**Ketentuan Tugas:** Tuliskan lanjutan teks tentang Masjid al-Azhar di bawah ini, mulai setelah bagian terakhir yang ditampilkan.

**Teks:**
Jumat, 21 Maret 2014

Mengenal Masjid al-Azhar



Mengenal Masjid al-Azhar


Masjid al-Azhar mempunyai tiga pintu keluar/masuk; Pintu utara, selatan dan barat. Pintu utara merupakan pintu yang dijadikan pintu keluar/masuk bagi jama’ah yang kebetulan membawa mobil, atau siapa saja yang berasal dari arah kampus dan Darrasah. Ada dua buah prasasti pemugaran di sebelah kirinya.

Pintu itu  mengajak kita untuk melewati dua ruangan dan areal masjid tanpa atap (Shuhn). Dua ruangan yang dimaksud adalah Ruwak Fasyaniah disebelah kanan ketika akan masuk dan sebelah kirinya adalah ruangan untuk musola jama’ah wanita (2013). Ruangan yang digunakan untuk musola wanita ini disekat dengan menggunakan kain disebelah belakang, tembok kiri berupa tembok masjid, sedangkan sekat yang yang menghalangi pandangan dari arah  kanan dan depan menggunakan kayu rujen. Dibalik kayu rujen sebelah kanan ruangan musola ini, kita akan mendapati dua tong berwarna oranye, dua-duanya digunakan untuk menampung air minum. Tepat disitu, katanya, ulama-ulama ahli hadits semisal Ibnu Hajar al-‘Asqalani, Imam Suyuthi dan yang lain membalakh santri-santrinya. Sekat kayu dari arah depan alias kiblat ketika sholat adalah pembatas ke ruang utama masjid, ruang utama ini ada dua, yang berbatasan langsung dinamakan dengan Dzullah Fathimiyah dan satunya lagi dinamakan dengan Dzullah Usmaniyah.

Ukir-ukiran di Pintu Masuk Masjid al-Azhar dari Arah Barat
(Sumber: Dok. Pribadi)

**Data yang Disediakan:**
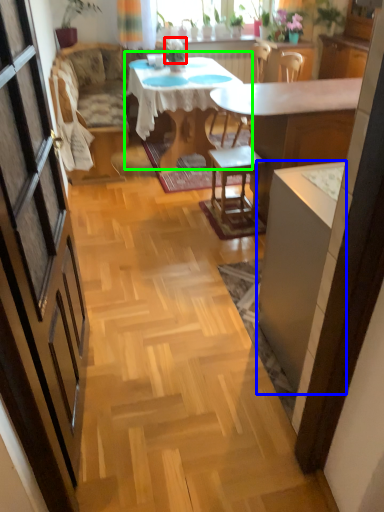
Question: Estimate the real-world distances between objects in this image. Which object is closer to plant (highlighted by a red box), cabinetry (highlighted by a blue box) or kitchen & dining room table (highlighted by a green box)?

Choices:
 (A) cabinetry
 (B) kitchen & dining room table

Answer: (B)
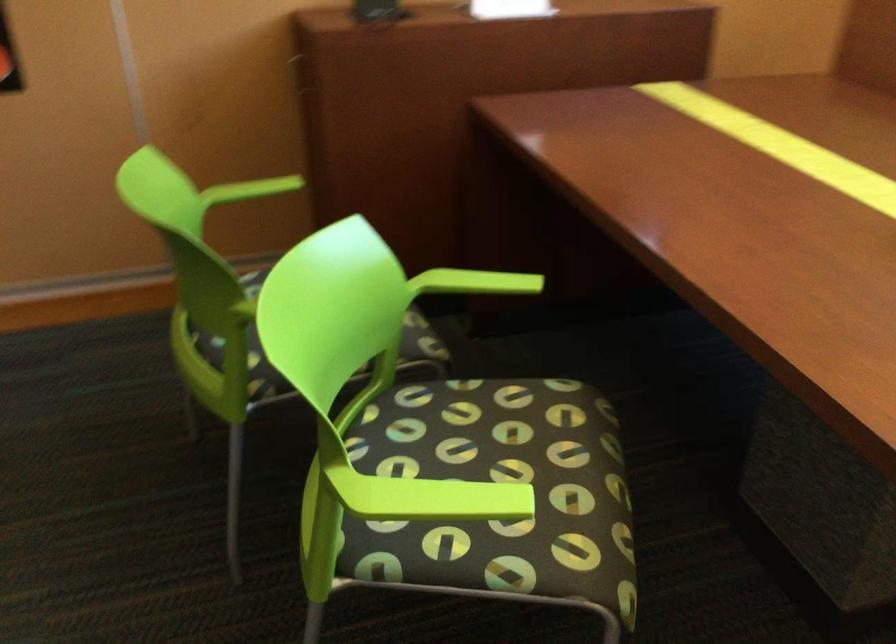
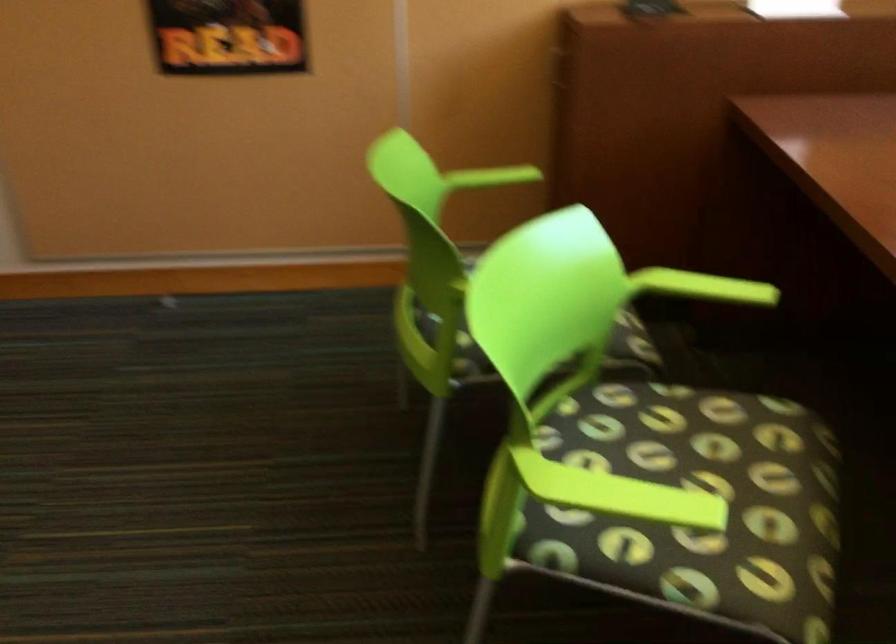
Where in the second image is the point corresponding to point (512, 464) from the first image?

(708, 482)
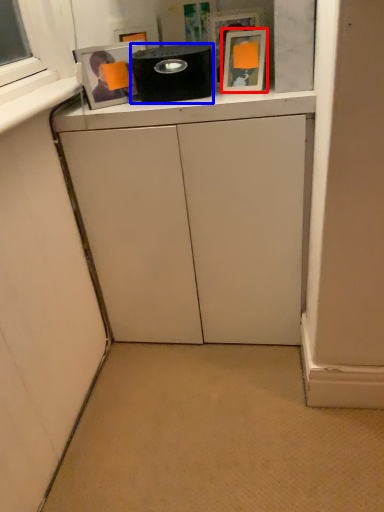
Question: Which object appears closest to the camera in this image, picture frame (highlighted by a red box) or appliance (highlighted by a blue box)?

Choices:
 (A) picture frame
 (B) appliance

Answer: (A)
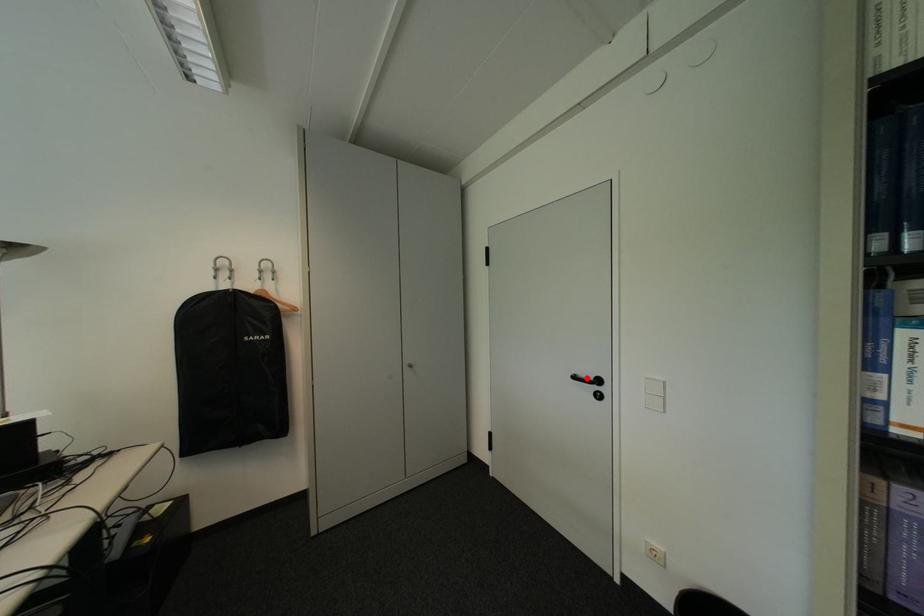
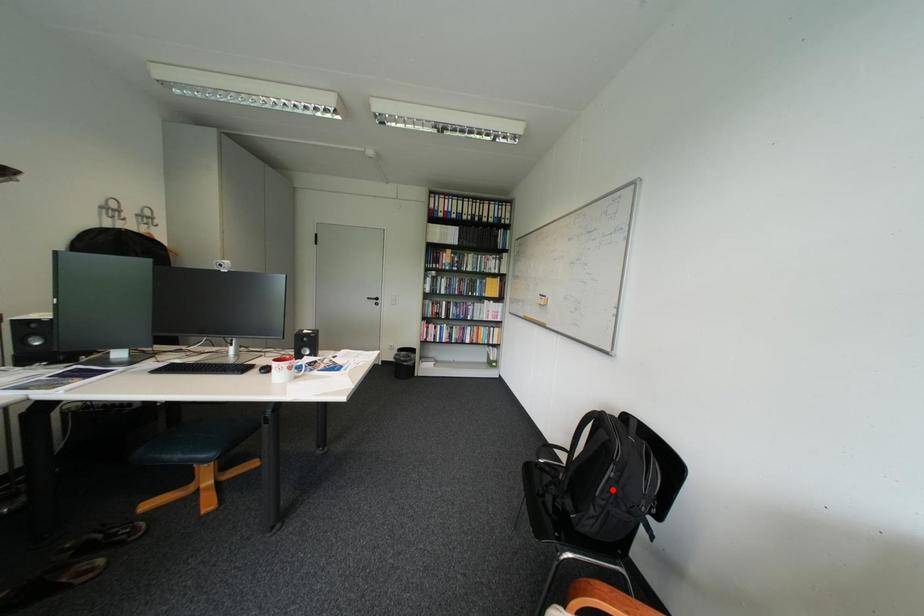
I am providing you with two images of the same scene from different viewpoints. A red point is marked on the first image and another point is marked on the second image. Is the red point in image1 aligned with the point shown in image2?

No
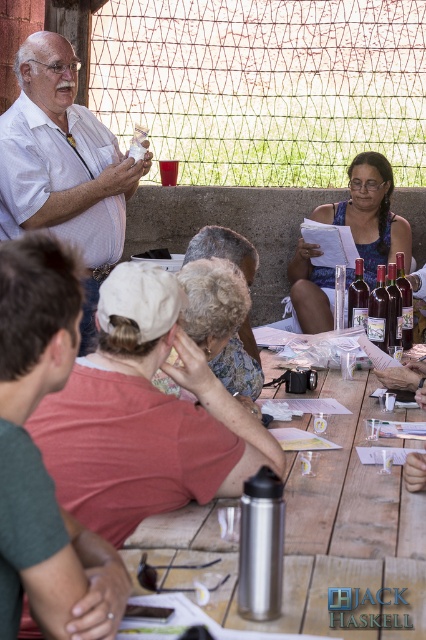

**Hasil Latihan:**
Pintu sebelah barat biasanya digunakan oleh para turis dan pelancong. Pintu ini menghubungkan pelancong yang datang dari arah bundaran Ataba, daerah pusat kota Kairo, dan pengunjung dari Khan Khalili. Tentu saja, bagi para peziarah saidina Husen juga akan melewati pintu ini dengan sebelumnya melewati terowongan dengan panjang sekitar dua puluh meteran. Setelah melewati terowongan yang biasanya disebut nafaq oleh orang sini, para pelancong akan disambut oleh ibu tua penjaja tisu. Dari nafaq sekitar dua meter kita dapat temukan depot penjualan pernak-pernik, tukang foto kopi, nenek tua penjaja koran dan majalah, serta penjual buku-buku tua dari maktabah Shubeh, salah satu dari dua maktabah yang pernah jaya di Mesir. Sekitar lima puluh meter ke arah barat dari nafaq (terowongan) kita akan disuguhi bangunan-bangunan megah era sultan al-Ghuri.

Beberapa langkah setelah masuk dari pintu barat kita akan disambut oleh dua lelaki tua penjaga sandal dan sepatu. Dua penjaga tersebut juga diserahi tugas untuk menutup aurat para pelancong yang kebetulan menggunakan baju ketat dan cekak. Biasanya dua penjaga itu akan memberikan gamis terusan dengan kerudung diatasnya, mirip dengan mukena. Orang sini biasa menyebutnya dengan abaya. Disebelah kanan setelah masuk dua langkah, kita akan menemukan pintu dengan tulisan lajnah fatwa masjid al-Azhar diatasnya. Katanya, dulu ruangan ini digunakan untuk menerima orang-orang yang ingin meminta fatwa. Sekarang, ruangan ini seringkali digunakan untuk menjerat pembeli majalah Shaut al-Azhar.

Tepat bersebelahan dengan ruangan ini, kita menjumpai ruangan dengan tulisan Madrasah al-Tibrisiyah, ruangan ini sekarang dijadikan ruang perpustakaan. Siapa saja boleh masuk ke ruangan ini tanpa dipungut biaya. Kita boleh seharian berada disitu, tapi sayangnya perpustakaan ini tanpa ada layanan soft drink dan sejenisnya, hehehe. Jadi, kalau mau berlama-lama disitu minimal bawa air putih dan tha’miyah bil baed untuk pengganjal perut. Dan sayangnya lagi, perpustakaan ini selalu lengang, hanya beberapa orang saja yang bisa kita jumpai disana.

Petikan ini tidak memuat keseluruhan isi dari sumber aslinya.